Cette frappe, qui a visé une usine militaire à Dnipro, dans le centre de l'Ukraine, est une réponse, selon M. Poutine, à deux frappes menées cette semaine par Kiev sur le sol russe avec des missiles américains ATACMS et britanniques Storm Shadow, d'une portée d'environ 300 kilomètres.

M. Poutine a ainsi estimé que la guerre en Ukraine avait pris un "caractère mondial" et annoncé que Moscou se réservait le droit de frapper les pays occidentaux car ils autorisent Kiev à utiliser leurs armes contre le sol russe.

"Le message principal est que les décisions et les actions imprudentes des pays occidentaux qui produisent des missiles, les fournissent à l'Ukraine et participent ensuite à des frappes sur le territoire russe ne peuvent pas rester sans réaction de la part de la Russie", a insisté vendredi le porte-parole du Kremlin, Dmitri Peskov.

Il s'est dit persuadé que Washington avait "compris" ce message.

La veille, les Etats-Unis, qui avaient été informés 30 minutes à l'avance du tir russe, avaient accusé Moscou de "provoquer l'escalade". L'ONU a évoqué un "développement inquiétant" et le chancelier allemand Olaf Scholz a regretté une "terrible escalade".

La Chine, important partenaire de la Russie accusé de participer à son effort de guerre, a appelé à la "retenue". Le Kazakhstan, allié de Moscou, a renforcé ses mesures de sécurité en raison de cette "escalade en Ukraine".

Le président ukrainien, Volodymyr Zelensky a lui appelé la communauté internationale à "réagir", dénonçant un "voisin fou" qui utilise l'Ukraine comme un "terrain d'essai".

"Cobayes" de Poutine 

Au-delà du tir de jeudi, la Russie a modifié récemment sa doctrine nucléaire, élargissant la possibilité de recours à l'arme atomique. Un acte "irresponsable", selon les Occidentaux.

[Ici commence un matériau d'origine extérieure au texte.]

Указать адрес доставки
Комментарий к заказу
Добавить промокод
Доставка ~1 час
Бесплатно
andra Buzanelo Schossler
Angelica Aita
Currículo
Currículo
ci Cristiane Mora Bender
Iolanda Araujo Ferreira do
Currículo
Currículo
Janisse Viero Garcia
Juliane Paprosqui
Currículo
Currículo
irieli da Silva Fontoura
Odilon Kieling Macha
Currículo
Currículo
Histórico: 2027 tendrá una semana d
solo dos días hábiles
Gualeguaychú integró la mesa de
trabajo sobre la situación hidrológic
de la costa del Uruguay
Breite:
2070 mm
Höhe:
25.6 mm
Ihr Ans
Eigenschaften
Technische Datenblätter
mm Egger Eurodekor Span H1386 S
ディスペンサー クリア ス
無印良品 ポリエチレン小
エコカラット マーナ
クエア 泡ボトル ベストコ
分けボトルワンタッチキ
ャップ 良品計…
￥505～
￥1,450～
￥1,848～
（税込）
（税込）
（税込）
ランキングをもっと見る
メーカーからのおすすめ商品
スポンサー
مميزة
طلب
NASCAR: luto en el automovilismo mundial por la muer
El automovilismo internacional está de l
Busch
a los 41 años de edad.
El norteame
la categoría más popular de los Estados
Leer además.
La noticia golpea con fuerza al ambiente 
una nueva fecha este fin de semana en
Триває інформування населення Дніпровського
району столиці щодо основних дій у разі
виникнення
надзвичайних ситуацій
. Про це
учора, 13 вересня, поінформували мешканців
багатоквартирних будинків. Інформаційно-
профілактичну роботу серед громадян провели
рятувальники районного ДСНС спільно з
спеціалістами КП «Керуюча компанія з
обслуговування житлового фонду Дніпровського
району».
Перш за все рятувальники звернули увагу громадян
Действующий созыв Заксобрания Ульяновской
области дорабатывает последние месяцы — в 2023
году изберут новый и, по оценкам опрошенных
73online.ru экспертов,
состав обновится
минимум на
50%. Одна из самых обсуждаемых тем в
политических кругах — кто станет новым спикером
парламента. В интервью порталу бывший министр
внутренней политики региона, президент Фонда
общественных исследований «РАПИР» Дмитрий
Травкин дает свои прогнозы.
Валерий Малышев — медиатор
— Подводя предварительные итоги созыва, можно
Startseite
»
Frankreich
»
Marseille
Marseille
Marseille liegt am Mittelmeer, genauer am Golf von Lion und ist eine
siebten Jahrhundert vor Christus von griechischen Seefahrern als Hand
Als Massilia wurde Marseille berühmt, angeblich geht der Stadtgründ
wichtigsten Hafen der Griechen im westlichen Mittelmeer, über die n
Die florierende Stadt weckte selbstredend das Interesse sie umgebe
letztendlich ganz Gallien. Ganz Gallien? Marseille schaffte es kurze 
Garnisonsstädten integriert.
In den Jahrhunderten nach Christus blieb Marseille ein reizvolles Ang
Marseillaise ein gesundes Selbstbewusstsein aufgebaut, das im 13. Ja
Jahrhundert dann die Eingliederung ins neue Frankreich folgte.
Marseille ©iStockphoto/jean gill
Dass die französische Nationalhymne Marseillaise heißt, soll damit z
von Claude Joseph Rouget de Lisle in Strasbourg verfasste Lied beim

Interrogés jeudi par l'AFP sur le tir de missile russe, des habitants de Kiev étaient inquiets.

"Cela fait peur. J'espère que nos militaires seront en mesure de repousser ces attaques", a déclaré Ilia Djejela, étudiant de 20 ans, tandis qu'Oksana, qui travaille dans le marketing, a appelé les Européens à "agir" et "ne pas rester silencieux".

M. Poutine "teste (ses armes) sur nous. Nous sommes ses cobayes", a affirmé Pavlo Andriouchtchenko cuisinier de 38 ans.

Sur le terrain en Ukraine, les frappes de la Russie, qui a envahi le pays il y a bientôt trois ans, se poursuivent.

A Soumy, dans le nord-est du pays, une attaque de drones a fait deux morts et 12 blessés, a indiqué le Parquet ukrainien.

Le ministre russe de la Défense, Andreï Belooussov, s'est lui rendu sur un poste de commandement de l'armée dans la région de Koursk, où les forces ukrainiennes occupent, depuis début août, des centaines de kilomètres carrés.

Il s'est félicité d'avoir "pratiquement fait échouer" la campagne militaire ukrainienne pour l'année 2025 en "détruisant les meilleures unités" de Kiev et notant que les avancées russes sur le terrain se sont "accélérées".

Cette poussée intervient alors que Kiev craint que Donald Trump, de retour à la Maison Blanche à partir de janvier prochain, ne réduise ou stoppe l'aide militaire américaine, vital pour l'armée ukrainienne.